After successfully going through the application process, you started off your graduate program excited and with the confidence to learn whatever necessary to be successful. Perhaps now classes are not easy to navigate or your relationship with your PI is not what you expected. Although you have learned a little, you cannot quite reach your goals and are starting to feel unmotivated. As a postdoc you came into a new lab having successfully overcome all those obstacles in graduate school. Now you are confident you know how to move forward with your career. Much to your chagrin, learning a new technique has required far more time and effort than you expected and now you are panicking about meeting application deadlines. Perhaps the new lab has a different style of communicating from your previous one that leaves you feeling out of place.

Perhaps your enthusiasm is starting to look like the “trough of disillusionment” in the Gartner Hype Cycle. It is common for trainees to reach a point where they feel stuck and think they will never be able to catch up to their peers more than once. They take it as a sign they should give up. Instead, it may be a sign that they have not trained their “resiliency muscles” adequately.

Does it ever seem to you like some people seem to keep moving along with hardly anything standing in their way? This is not true; they have developed a resilient mindset to meet the challenges before them. Resilience is the ability to adapt and grow when faced with adversity. Resilience does not mean telling yourself everything will be fine if you keep pushing yourself forward without direction. Having resilience helps us navigate the inevitable challenges that arise with the intention and awareness necessary to find a constructive path forward. Resilience also includes recognizing what challenges we do not need to push through. Luckily, this is not an innate behaviour; we all can learn and improve this skill through education, self-reflection, and practice.

Skills for resilience

There are foundational skills that allow us to adopt resilient attitudes and behaviors.

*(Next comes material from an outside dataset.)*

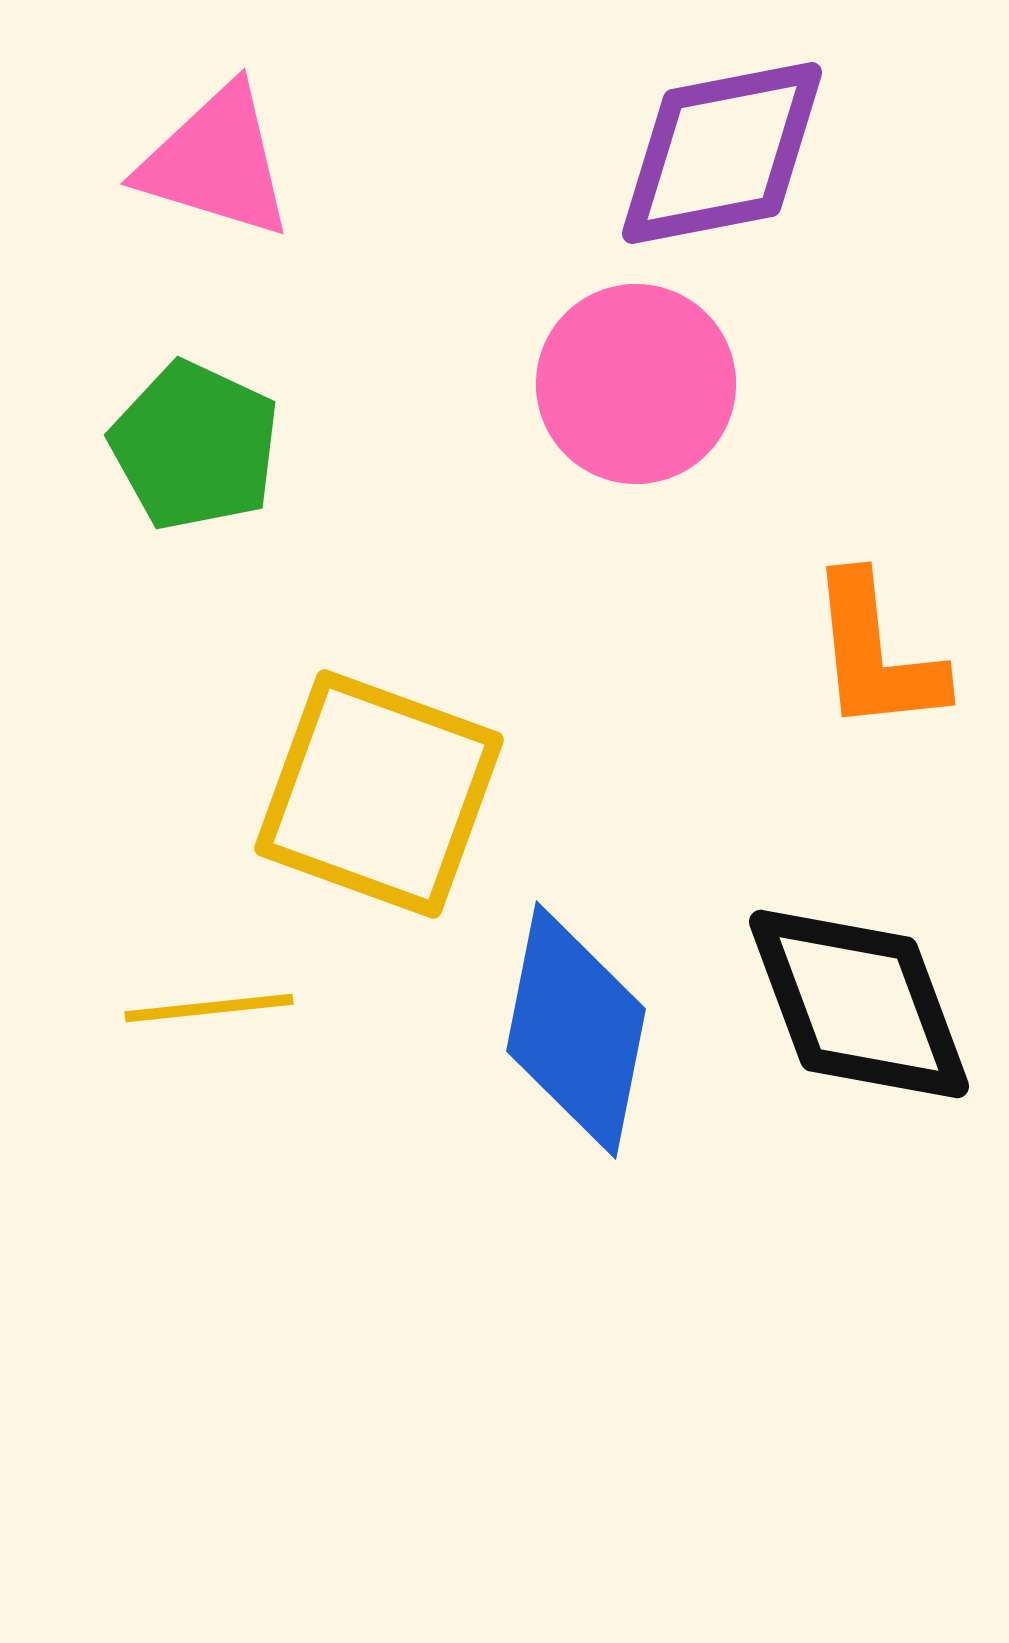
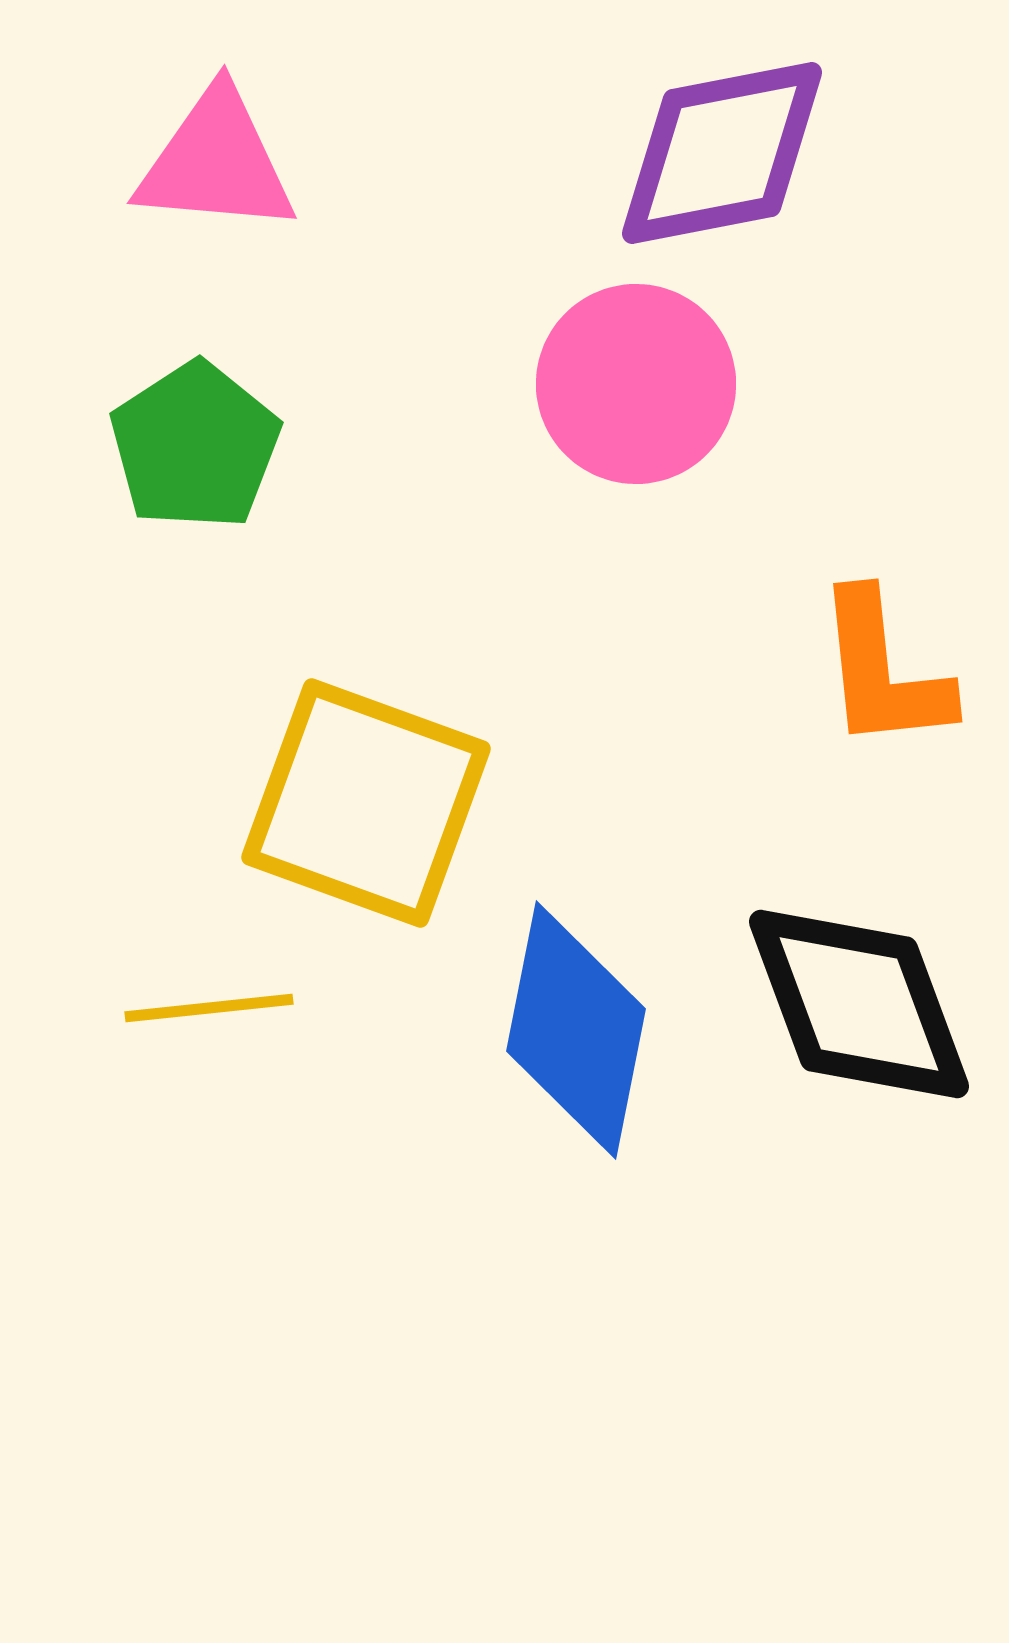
pink triangle: rotated 12 degrees counterclockwise
green pentagon: rotated 14 degrees clockwise
orange L-shape: moved 7 px right, 17 px down
yellow square: moved 13 px left, 9 px down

  1. Cultivating self-awareness
  2. Being willing to change the situation or oneself
  3. Being willing to persist or let go of a goal
  4. Setting realistic expectations and accepting what cannot be controlled
  5. Accessing positive emotions while acknowledging and feeling the negative ones
  6. Setting boundaries for both time and commitments

Tools for building resilience

Journaling is one tool that can be harnessed to develop the foundational skills. Journaling gives yourself the chance to reflect on your current thoughts and feelings without worrying about what others will think of you. Your journal is solely for you. Journaling may be thought of as something done by scientists of the past such as Charles Darwin, Marie Curie, Albert Einstein or Thomas Edison, but it can help today’s scientists in a world with a different set of expectations. Revisiting previous entries can allow you to identify unhealthy patterns and personal growth over time. It is easy to forget how far we have come when facing a new challenge!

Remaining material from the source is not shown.